Today two of my daughters gave me a perfect illustration for the last post, the one about words, and our need for meaning. One was being rather obnoxious and talking in nonsense words. "Schlreg mehug nopan, so ranis gelush," and so on. It ran on rather long. Got on my nerves a bit, but what interested me was her younger sister's reaction. She put her hands over her ears and started howling, "Stop it! Stop it! Stop it!"
Nothing out of the ordinary here, for our house. Perhaps not that odd for your house either. But it intruiged me because I was already thinking about the subject of meaning.
Now Hope does not react this way when her sisters and I speak in Spanish, nor when the older two girls speak in French. Instead she listens intently and always asks what we were saying, what it means. She then repeats it all to herself. She also does this with our many international friends who regularly speak Korean, Mandarin, Turkish and many other languages around her.

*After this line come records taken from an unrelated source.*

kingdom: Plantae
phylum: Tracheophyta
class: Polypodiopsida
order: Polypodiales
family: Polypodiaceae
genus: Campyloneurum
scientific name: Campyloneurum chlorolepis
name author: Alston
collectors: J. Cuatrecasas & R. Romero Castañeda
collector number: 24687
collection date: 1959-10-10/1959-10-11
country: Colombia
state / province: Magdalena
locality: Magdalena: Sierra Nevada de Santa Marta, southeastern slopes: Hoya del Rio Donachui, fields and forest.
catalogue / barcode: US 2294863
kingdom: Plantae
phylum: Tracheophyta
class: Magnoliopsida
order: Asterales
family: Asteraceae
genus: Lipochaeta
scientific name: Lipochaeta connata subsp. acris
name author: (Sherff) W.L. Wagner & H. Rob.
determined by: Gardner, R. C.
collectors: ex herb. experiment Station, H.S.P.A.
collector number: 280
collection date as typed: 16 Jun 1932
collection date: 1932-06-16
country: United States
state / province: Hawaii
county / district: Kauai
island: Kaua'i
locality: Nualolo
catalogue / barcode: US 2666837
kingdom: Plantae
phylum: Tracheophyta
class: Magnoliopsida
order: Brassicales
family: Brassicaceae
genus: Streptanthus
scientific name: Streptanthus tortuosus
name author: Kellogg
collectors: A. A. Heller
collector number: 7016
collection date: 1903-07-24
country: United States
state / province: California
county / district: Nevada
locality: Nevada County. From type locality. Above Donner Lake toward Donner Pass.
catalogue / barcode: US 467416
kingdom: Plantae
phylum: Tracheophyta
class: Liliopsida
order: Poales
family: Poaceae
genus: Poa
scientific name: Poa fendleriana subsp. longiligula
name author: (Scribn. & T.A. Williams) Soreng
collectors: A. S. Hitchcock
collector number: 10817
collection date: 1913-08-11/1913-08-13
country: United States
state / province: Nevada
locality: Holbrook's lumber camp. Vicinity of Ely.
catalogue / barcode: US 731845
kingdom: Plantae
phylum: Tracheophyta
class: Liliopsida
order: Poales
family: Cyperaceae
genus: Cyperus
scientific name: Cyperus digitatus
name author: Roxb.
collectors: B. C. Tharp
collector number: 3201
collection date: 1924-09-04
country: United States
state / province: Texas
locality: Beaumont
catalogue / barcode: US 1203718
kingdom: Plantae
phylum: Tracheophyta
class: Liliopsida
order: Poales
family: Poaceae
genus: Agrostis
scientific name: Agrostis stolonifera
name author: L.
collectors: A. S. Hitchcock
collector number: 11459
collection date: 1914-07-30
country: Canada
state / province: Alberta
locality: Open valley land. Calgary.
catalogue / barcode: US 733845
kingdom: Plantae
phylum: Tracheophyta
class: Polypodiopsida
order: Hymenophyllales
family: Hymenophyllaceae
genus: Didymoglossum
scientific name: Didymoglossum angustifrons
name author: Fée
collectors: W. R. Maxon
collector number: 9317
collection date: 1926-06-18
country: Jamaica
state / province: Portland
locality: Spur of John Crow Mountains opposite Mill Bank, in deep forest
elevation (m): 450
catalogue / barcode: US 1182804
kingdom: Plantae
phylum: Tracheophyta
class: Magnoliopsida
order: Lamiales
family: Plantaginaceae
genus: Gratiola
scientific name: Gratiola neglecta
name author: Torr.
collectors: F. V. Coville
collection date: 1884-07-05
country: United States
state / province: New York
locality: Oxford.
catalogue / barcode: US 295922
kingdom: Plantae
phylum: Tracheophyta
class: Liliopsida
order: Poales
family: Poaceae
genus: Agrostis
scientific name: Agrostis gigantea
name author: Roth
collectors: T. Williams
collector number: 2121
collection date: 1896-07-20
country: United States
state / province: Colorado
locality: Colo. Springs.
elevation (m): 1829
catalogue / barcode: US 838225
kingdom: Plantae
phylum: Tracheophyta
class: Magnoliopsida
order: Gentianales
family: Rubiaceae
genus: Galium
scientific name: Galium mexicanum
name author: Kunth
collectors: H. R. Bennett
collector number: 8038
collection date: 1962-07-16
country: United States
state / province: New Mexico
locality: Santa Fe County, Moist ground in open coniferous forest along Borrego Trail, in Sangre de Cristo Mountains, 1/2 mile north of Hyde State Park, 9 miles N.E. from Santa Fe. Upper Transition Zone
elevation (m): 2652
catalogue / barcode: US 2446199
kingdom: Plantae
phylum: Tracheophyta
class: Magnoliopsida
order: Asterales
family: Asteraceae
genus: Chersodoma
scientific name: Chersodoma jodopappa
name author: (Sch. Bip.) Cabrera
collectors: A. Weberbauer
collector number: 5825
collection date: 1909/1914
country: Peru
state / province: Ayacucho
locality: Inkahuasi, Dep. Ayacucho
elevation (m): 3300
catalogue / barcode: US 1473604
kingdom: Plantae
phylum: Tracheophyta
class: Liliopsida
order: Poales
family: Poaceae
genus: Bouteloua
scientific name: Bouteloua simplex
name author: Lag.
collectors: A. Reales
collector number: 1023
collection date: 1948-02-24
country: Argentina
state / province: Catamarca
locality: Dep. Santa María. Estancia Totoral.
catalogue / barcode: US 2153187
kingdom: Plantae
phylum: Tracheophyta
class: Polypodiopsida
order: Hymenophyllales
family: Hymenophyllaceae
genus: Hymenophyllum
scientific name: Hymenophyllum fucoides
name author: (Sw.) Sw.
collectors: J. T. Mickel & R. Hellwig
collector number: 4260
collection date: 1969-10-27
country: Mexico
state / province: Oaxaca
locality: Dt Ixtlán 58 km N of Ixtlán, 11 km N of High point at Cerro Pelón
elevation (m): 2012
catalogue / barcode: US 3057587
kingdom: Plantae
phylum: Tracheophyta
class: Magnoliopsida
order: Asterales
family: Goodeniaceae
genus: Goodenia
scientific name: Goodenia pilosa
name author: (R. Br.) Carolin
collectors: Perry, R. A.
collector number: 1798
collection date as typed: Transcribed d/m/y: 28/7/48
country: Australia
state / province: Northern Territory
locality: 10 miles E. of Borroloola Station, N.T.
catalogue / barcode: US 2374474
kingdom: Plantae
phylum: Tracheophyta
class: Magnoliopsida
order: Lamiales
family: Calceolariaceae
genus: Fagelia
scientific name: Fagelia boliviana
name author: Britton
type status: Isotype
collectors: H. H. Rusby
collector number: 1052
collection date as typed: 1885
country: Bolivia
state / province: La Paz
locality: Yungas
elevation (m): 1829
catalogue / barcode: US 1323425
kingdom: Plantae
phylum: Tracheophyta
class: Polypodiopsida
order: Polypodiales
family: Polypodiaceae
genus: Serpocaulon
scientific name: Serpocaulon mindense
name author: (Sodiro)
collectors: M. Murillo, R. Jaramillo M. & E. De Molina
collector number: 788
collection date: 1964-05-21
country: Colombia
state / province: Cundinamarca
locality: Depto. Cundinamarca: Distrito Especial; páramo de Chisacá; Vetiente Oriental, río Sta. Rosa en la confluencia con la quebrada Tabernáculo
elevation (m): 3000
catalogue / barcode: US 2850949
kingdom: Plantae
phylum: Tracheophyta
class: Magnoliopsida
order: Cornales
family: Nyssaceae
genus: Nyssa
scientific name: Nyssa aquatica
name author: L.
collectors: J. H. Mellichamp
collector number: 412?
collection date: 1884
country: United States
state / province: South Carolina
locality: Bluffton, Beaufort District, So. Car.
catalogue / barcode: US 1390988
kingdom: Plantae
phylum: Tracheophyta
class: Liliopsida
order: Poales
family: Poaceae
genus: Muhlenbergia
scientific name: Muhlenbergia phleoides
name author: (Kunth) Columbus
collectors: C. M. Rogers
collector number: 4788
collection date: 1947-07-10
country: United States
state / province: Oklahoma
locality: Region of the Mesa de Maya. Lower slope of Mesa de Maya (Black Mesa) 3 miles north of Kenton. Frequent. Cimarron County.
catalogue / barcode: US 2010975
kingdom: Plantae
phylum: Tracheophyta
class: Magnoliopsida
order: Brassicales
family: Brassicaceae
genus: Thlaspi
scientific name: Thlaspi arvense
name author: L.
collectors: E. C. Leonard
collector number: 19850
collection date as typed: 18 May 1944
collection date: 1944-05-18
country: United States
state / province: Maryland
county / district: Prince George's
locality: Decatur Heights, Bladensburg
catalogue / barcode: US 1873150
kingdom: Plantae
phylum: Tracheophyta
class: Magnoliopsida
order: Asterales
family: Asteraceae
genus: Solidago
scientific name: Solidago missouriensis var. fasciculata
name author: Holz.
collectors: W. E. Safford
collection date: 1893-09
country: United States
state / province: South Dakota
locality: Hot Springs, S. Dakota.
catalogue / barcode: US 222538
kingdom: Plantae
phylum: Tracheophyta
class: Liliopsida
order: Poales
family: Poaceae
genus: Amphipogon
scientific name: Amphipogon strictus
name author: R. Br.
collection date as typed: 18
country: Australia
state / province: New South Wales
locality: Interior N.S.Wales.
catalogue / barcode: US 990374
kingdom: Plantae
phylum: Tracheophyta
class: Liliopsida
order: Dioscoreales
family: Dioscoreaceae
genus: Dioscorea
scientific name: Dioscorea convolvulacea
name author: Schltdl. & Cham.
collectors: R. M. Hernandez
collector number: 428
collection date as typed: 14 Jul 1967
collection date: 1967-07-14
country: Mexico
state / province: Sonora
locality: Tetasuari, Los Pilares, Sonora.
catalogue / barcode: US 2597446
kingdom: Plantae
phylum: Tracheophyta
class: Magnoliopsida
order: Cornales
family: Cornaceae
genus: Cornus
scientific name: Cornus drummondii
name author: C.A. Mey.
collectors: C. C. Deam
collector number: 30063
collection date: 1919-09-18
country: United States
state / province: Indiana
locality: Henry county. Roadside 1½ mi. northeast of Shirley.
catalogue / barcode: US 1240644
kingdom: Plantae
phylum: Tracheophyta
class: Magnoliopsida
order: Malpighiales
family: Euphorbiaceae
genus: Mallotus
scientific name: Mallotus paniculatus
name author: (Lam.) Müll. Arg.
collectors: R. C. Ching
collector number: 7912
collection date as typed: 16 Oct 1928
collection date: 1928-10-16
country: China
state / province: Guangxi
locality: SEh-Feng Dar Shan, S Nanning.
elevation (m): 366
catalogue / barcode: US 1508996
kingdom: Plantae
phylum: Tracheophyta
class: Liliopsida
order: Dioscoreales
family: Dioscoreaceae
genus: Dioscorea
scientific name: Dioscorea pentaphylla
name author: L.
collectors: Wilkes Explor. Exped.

But she recongnizes when there is meaning in words and when there isn't, whether she understands them or not. When she has a sense that there is meaning she is attentive. When she can tell there is no meaning, but just nonsense, she is almost frantic in her desire to be away from it.
Don't we all have this inate desire for meaning? Isn't this part of what makes us turn off certain television shows and what brings us back again and again to the great writings, especially the Bible? The one seems intollerably shallow and the other reveals to us new depths of meaning every time we immerse ourselves in it.